• WORK TASK: In the entries below, find each line with the word "output" and return it.

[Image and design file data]

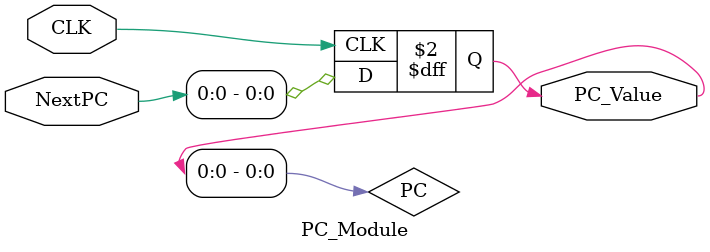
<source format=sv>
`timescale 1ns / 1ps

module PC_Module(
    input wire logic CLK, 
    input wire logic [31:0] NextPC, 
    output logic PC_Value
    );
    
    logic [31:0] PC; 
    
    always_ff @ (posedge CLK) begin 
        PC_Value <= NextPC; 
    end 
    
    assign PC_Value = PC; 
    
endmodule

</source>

==

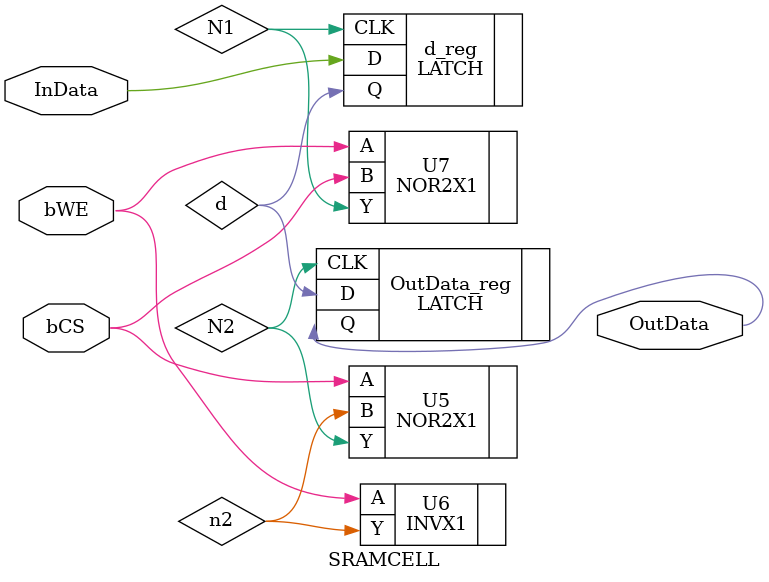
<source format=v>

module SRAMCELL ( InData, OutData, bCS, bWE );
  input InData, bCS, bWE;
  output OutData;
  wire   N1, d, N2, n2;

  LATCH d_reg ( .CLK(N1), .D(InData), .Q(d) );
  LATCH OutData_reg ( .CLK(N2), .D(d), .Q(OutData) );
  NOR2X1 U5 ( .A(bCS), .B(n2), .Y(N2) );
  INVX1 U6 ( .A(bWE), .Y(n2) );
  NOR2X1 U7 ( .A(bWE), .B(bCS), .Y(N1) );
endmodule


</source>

• ANSWER TO THIS TASK:
    output logic PC_Value
  output OutData;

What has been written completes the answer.